START Supplied material
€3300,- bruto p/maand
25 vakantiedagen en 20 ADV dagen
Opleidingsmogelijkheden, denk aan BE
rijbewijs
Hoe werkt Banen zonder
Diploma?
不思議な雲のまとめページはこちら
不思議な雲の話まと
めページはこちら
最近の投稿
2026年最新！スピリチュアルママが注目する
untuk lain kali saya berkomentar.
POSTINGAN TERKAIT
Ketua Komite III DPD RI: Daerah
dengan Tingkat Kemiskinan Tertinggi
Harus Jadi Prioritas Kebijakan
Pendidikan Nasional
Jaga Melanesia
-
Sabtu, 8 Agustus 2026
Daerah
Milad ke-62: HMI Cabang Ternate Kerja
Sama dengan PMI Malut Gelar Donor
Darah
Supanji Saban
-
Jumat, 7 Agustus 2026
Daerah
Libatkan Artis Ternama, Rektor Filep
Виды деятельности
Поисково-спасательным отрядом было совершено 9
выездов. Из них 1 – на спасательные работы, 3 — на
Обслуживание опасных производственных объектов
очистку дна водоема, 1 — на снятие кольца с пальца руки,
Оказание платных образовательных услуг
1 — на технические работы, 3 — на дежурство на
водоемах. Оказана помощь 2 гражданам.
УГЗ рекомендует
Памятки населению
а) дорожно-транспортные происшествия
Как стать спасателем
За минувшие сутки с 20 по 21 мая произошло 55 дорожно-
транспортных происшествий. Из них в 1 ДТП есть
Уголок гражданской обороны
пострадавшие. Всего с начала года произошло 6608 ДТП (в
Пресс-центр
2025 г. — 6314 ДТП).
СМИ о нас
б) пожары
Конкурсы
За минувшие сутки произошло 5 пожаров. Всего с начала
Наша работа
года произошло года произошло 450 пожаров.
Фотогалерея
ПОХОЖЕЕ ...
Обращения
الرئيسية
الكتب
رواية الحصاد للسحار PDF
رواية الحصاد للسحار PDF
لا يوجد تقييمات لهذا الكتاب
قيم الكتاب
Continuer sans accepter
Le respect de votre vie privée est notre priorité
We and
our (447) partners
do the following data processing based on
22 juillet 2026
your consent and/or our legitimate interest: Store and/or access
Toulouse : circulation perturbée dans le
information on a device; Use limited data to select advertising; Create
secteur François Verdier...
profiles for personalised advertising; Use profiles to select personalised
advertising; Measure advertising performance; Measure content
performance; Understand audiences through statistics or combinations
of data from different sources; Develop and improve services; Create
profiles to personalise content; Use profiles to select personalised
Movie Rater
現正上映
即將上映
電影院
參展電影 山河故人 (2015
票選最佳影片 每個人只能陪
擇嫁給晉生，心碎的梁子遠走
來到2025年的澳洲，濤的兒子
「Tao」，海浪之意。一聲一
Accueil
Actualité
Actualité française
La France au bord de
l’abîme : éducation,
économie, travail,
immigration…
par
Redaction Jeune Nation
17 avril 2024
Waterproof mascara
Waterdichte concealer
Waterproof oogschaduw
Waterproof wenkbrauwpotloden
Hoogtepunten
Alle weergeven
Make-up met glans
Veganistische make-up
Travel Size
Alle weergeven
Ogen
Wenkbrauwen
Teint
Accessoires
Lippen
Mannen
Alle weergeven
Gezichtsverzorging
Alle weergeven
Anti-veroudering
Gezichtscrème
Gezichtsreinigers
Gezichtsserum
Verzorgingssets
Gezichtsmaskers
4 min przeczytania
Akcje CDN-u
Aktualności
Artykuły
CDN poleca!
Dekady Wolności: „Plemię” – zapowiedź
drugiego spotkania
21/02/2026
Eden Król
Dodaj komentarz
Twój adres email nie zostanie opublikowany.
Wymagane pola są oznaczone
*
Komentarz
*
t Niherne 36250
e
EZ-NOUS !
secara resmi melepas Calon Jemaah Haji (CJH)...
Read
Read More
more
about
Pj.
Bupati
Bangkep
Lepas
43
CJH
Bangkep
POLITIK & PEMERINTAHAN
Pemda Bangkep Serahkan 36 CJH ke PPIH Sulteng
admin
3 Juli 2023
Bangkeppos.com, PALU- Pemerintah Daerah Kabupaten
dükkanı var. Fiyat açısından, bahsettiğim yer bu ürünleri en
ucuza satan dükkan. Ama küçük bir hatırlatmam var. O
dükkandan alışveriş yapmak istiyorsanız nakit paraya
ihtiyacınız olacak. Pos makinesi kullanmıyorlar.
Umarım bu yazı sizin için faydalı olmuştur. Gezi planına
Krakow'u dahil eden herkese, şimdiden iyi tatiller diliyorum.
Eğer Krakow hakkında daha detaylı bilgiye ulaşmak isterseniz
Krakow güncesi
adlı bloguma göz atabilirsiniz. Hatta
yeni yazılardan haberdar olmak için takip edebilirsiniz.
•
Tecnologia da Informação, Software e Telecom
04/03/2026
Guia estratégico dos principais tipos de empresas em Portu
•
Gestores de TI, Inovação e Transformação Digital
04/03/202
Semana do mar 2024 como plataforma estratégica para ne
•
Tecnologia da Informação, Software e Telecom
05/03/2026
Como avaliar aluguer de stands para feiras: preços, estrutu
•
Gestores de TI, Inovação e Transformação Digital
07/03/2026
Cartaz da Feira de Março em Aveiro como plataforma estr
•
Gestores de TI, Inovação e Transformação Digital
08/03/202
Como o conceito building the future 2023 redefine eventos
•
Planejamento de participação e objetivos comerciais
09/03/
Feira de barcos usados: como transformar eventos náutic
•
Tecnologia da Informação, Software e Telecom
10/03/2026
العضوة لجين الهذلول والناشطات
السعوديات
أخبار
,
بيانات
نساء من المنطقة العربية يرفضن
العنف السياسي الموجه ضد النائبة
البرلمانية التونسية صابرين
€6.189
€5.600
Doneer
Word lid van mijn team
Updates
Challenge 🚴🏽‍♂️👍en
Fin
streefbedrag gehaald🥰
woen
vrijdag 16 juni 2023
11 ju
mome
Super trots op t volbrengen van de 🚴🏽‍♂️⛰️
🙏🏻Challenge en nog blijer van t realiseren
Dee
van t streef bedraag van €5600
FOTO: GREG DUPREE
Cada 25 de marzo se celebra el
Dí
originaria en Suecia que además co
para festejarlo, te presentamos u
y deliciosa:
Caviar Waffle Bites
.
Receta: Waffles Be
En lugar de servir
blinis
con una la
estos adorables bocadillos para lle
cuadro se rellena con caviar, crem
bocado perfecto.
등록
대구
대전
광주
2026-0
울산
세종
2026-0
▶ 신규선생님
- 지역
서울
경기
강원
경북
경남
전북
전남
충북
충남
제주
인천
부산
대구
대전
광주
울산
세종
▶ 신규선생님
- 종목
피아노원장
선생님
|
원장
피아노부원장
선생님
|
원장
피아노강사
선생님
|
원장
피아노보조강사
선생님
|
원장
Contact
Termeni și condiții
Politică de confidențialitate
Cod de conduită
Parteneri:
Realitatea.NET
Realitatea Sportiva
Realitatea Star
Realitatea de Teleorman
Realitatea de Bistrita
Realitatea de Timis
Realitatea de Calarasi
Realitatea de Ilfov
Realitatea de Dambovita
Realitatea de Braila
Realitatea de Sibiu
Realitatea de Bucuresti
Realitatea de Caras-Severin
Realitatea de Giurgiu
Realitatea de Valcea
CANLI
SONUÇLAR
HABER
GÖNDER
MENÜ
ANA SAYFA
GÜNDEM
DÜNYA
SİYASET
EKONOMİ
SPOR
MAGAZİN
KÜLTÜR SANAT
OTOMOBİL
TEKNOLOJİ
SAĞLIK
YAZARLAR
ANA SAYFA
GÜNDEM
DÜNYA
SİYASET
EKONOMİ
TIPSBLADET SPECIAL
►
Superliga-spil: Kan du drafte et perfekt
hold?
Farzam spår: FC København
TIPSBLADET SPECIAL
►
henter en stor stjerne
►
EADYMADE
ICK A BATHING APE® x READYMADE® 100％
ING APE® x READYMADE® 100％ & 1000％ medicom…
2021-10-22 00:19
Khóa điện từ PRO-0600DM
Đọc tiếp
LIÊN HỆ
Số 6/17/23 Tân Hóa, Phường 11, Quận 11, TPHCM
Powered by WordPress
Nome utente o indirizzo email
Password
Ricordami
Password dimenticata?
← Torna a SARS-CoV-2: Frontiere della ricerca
END Supplied material
> [Aim of the task]: From the first line up to and including the line with "參展電影 山河故人 (2015", rewrite these lines with "Daerah" changed to "Wilayah" and everything else kept the same.

> [Solution for this exercise]:
€3300,- bruto p/maand
25 vakantiedagen en 20 ADV dagen
Opleidingsmogelijkheden, denk aan BE
rijbewijs
Hoe werkt Banen zonder
Diploma?
不思議な雲のまとめページはこちら
不思議な雲の話まと
めページはこちら
最近の投稿
2026年最新！スピリチュアルママが注目する
untuk lain kali saya berkomentar.
POSTINGAN TERKAIT
Ketua Komite III DPD RI: Wilayah
dengan Tingkat Kemiskinan Tertinggi
Harus Jadi Prioritas Kebijakan
Pendidikan Nasional
Jaga Melanesia
-
Sabtu, 8 Agustus 2026
Wilayah
Milad ke-62: HMI Cabang Ternate Kerja
Sama dengan PMI Malut Gelar Donor
Darah
Supanji Saban
-
Jumat, 7 Agustus 2026
Wilayah
Libatkan Artis Ternama, Rektor Filep
Виды деятельности
Поисково-спасательным отрядом было совершено 9
выездов. Из них 1 – на спасательные работы, 3 — на
Обслуживание опасных производственных объектов
очистку дна водоема, 1 — на снятие кольца с пальца руки,
Оказание платных образовательных услуг
1 — на технические работы, 3 — на дежурство на
водоемах. Оказана помощь 2 гражданам.
УГЗ рекомендует
Памятки населению
а) дорожно-транспортные происшествия
Как стать спасателем
За минувшие сутки с 20 по 21 мая произошло 55 дорожно-
транспортных происшествий. Из них в 1 ДТП есть
Уголок гражданской обороны
пострадавшие. Всего с начала года произошло 6608 ДТП (в
Пресс-центр
2025 г. — 6314 ДТП).
СМИ о нас
б) пожары
Конкурсы
За минувшие сутки произошло 5 пожаров. Всего с начала
Наша работа
года произошло года произошло 450 пожаров.
Фотогалерея
ПОХОЖЕЕ ...
Обращения
الرئيسية
الكتب
رواية الحصاد للسحار PDF
رواية الحصاد للسحار PDF
لا يوجد تقييمات لهذا الكتاب
قيم الكتاب
Continuer sans accepter
Le respect de votre vie privée est notre priorité
We and
our (447) partners
do the following data processing based on
22 juillet 2026
your consent and/or our legitimate interest: Store and/or access
Toulouse : circulation perturbée dans le
information on a device; Use limited data to select advertising; Create
secteur François Verdier...
profiles for personalised advertising; Use profiles to select personalised
advertising; Measure advertising performance; Measure content
performance; Understand audiences through statistics or combinations
of data from different sources; Develop and improve services; Create
profiles to personalise content; Use profiles to select personalised
Movie Rater
現正上映
即將上映
電影院
參展電影 山河故人 (2015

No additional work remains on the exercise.